-- PROBLEM DESCRIPTION --
Report how many lines of the records below include the word "Material". Give nothing but the number.

-- SUPPLIED RECORDS --
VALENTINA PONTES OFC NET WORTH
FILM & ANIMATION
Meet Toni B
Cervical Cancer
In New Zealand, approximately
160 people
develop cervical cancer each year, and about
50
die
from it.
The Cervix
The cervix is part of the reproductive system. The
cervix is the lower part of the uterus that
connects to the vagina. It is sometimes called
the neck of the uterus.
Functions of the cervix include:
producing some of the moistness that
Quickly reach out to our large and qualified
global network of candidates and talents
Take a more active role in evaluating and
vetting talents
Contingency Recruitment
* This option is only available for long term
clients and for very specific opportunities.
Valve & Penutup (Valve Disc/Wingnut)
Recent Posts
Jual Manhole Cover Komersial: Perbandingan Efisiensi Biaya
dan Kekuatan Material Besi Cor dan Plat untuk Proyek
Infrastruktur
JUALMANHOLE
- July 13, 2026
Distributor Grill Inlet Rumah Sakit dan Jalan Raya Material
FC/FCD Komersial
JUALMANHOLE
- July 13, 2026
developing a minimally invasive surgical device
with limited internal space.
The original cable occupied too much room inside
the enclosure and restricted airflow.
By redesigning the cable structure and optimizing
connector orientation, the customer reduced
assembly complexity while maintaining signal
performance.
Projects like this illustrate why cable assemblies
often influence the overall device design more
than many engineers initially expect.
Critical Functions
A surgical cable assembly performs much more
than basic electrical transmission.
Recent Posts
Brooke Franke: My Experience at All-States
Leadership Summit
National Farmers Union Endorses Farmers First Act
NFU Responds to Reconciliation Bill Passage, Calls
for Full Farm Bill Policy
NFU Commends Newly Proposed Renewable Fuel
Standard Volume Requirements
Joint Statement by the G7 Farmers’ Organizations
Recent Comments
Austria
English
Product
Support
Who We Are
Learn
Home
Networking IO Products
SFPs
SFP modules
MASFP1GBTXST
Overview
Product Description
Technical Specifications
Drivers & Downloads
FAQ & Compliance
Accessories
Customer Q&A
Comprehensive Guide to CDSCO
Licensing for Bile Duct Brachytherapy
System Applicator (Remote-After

-- TASK OUTPUT --
2